Posters by Saitama speakers

About an hour by bus It takes from Tokyo Bay, where most of the Olympic Games, to the Saitama Stadium, which shares name with the city and prefecture where it i

Posters by Saitama speakers

About an hour by bus It takes from Tokyo Bay, where most of the Olympic Games, to the Saitama Stadium, which shares name with the city and prefecture where it is located. The trip is worth it because there is a good football game. A Japan-Spain. Semifinals The hostess who has reconciled a part of Japanese apatheics with her games, against one of the favorite selections to win gold.

Having timely accreditation to enter and with plenty of time to accommodate the press gallery with a privileged view of a super empty stadium, it is only worth missing the first minutes of the party to chat for a while with the young Hiroki. He will not see it because he is one of the volunteers of the games to them to stay out to watch that no pretentious amateur signs in the stadium, jumping against anti covid regulations.

"We have thrown away from several volunteers to see who climbed the stands, I feel sorry because I really like football, I'm from Barça and I wanted to see Pedri and Kubo play in the same field. Then I'll put the game repeated in house, "he says.

Hiroki met him last week working on a golf course that is the Olympic headquarters of that sport, which is near the football stadium. And he has gone to some basketball games on the Super Arena court, also in Saitama. He has worked a lot. And free. Because the organization to volunteers only feed them and a ticket per day of 1,000 yen (7.7 euros) for transportation.

But the interesting thing is that with Hiroki he put us in touch for the first time his grandmother, Keiko Ogura, which is a hibakusha. It is the term with which the 136,700 survivors of the atomic pumps of Hiroshima and Nagasaki remaining alive.

Keiko is 84 years old and for decades being one of the official narrators of what happened in Hiroshima is just 76 years ago. She has traveled throughout Japan, giving talks in colleges and universities, so that the youngest as the grandson of her know the story of her and that of other survivors, so that the horror occurred does not fall into oblivion.

But this story is not going on a nine-year-old girl who saw a white flash and then fall black rain after the first atomic bomb, nor about the charred corpses he had to dodge until he got home to see if his parents were alive.

Here we are to talk about the game. But the first part has been so insipida that any note on Keiko Ogura is more interesting when writing these first paragraphs during the break. The grandson of her Hiroki has not been lost any dance from her admired Pedri and Kubo on the grass of Saitama.

To boredom of the first 45 minutes also accompanies that there is no public in a stadium that has capacity for 63,700 people. And that the organization has tried a strange sound environment that comes out of megaphones, but that does not consider any lance of the game. The classic murmur when a team stalks the opposite area is heard in a throw-in. Or, suddenly, there are many illogical whistles in a Japanese goalkeeper's door.

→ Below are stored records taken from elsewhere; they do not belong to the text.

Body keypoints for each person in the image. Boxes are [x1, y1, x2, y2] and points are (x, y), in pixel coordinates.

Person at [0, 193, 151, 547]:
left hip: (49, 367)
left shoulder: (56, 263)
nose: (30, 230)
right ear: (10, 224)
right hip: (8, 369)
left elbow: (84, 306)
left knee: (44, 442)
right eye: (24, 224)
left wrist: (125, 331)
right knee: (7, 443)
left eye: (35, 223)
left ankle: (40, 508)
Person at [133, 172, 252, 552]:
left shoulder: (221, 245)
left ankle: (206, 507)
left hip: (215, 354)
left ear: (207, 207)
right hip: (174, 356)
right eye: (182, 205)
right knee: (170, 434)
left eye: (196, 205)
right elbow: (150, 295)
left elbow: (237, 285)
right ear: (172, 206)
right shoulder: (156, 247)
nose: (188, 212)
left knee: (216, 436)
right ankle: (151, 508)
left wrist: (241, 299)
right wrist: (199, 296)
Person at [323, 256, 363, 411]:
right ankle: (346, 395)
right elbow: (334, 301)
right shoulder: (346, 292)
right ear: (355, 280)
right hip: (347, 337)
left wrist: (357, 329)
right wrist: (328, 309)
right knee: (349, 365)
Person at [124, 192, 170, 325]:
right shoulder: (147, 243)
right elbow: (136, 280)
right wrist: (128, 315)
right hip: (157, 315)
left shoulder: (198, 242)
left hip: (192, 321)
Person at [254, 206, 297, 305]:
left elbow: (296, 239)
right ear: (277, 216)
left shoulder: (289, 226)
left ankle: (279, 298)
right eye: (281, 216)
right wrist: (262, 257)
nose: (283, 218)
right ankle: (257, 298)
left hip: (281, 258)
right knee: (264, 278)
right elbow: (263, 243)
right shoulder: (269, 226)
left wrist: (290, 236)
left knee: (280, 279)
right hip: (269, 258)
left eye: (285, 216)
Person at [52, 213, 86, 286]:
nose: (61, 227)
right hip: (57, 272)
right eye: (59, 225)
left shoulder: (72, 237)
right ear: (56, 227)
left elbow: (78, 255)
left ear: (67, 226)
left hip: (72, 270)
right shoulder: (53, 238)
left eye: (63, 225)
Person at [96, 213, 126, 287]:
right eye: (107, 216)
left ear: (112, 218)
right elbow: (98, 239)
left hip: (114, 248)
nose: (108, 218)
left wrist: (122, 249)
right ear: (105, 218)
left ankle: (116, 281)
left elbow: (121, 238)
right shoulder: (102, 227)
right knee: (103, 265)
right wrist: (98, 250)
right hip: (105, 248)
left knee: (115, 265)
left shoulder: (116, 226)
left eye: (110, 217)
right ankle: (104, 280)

The first moment of the party in which there is some real nerve in the stand is when the referee consults the VAL to rectify his decision to bend a penalty in favor of Spain in the 55th minute. At that time, Japanese journalists hit a jump Of his armchairs and begin to applaud and jelly. At least someone has been encouraged a bit in the sleeping temple of Saitama.

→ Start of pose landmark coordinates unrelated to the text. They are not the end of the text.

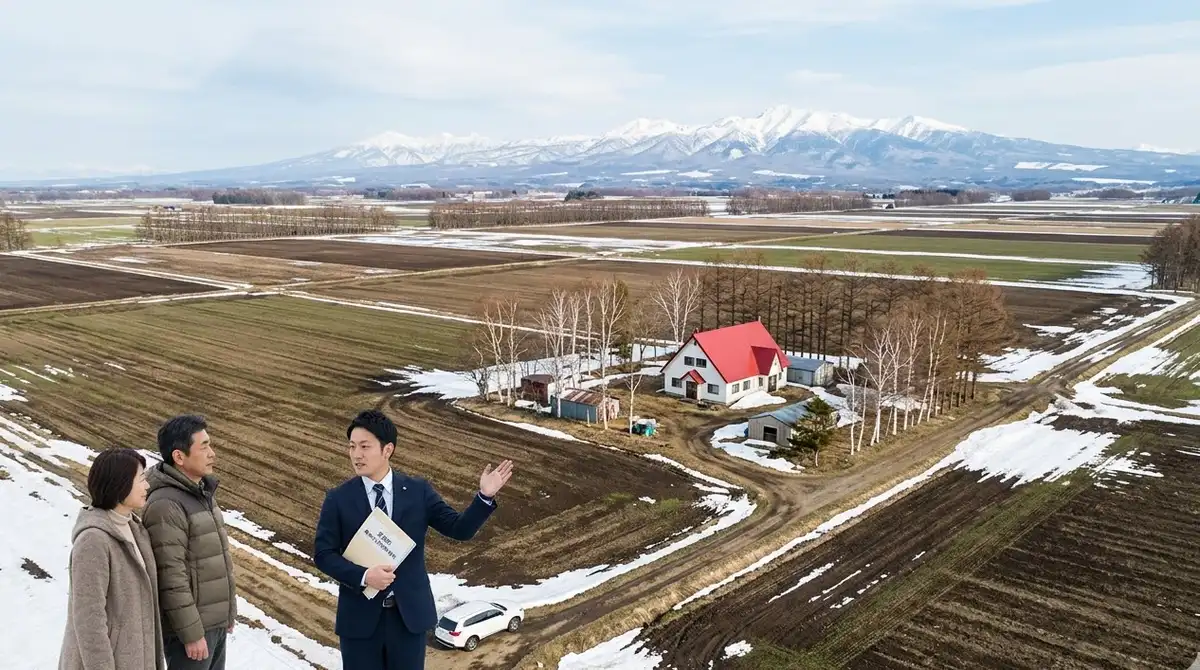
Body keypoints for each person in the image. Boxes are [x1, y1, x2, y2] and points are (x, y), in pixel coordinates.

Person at [314, 409, 513, 670]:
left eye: (364, 446)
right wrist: (364, 576)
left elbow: (459, 529)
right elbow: (323, 555)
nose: (356, 455)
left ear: (388, 450)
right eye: (352, 447)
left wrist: (484, 497)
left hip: (408, 619)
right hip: (359, 622)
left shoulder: (418, 492)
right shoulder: (338, 499)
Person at [143, 415, 237, 670]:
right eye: (204, 446)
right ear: (179, 456)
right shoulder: (166, 504)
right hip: (192, 634)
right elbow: (171, 577)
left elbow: (215, 560)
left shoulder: (200, 493)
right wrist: (191, 633)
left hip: (212, 624)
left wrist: (226, 612)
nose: (212, 453)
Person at [59, 447, 165, 670]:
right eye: (141, 479)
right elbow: (89, 620)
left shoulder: (135, 528)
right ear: (120, 484)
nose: (147, 486)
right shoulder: (93, 540)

"This is the stadium of one of the best historical teams of Japan, the Urawa Red, and was built for the 2002 World Cup," explains Miyaka Daisuke, from Japanese newspaper Tokyo Sports.

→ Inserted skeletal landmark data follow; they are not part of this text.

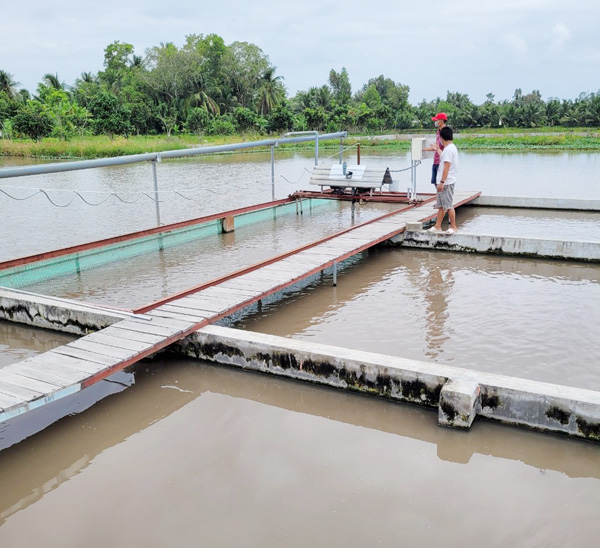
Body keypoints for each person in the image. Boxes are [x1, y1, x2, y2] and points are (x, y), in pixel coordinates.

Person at [428, 126, 458, 234]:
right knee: (441, 205)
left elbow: (447, 166)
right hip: (444, 181)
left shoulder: (449, 150)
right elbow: (444, 157)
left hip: (447, 182)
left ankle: (453, 227)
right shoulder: (448, 148)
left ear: (441, 138)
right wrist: (437, 149)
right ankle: (437, 226)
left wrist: (441, 182)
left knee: (448, 205)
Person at [423, 113, 448, 187]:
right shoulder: (438, 132)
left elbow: (446, 148)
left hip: (441, 162)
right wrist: (422, 149)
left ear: (442, 121)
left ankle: (442, 197)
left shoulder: (446, 133)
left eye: (437, 120)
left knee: (441, 183)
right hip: (436, 161)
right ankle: (439, 197)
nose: (435, 122)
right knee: (435, 182)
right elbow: (436, 147)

Every time the end of the second part approaches, Miyaka and his colleagues are getting more and more in the role of ultras to see that Japan is not only holding a superior selection like Spain, but has come a couple of times With danger the rival area.

Now you do not need the false ambient sound because Japanese journalists applaud both a failed hand hand from Rafa Mir in the 75th minute, as a good race from his striker, Daichi Hayashi, to put pressure on Unai Simón at the ball goes off .

End of 90 minutes. Tie without goals celebrating Japanese. The party in the extension maintains the infamous rhythm to the Zurdazo of Asensio. "You do not deserve it. Japan was playing better," says Miyaka very quiet and polite.

Because the Japanese, even if they try to put on the ultras costume, almost never get angry.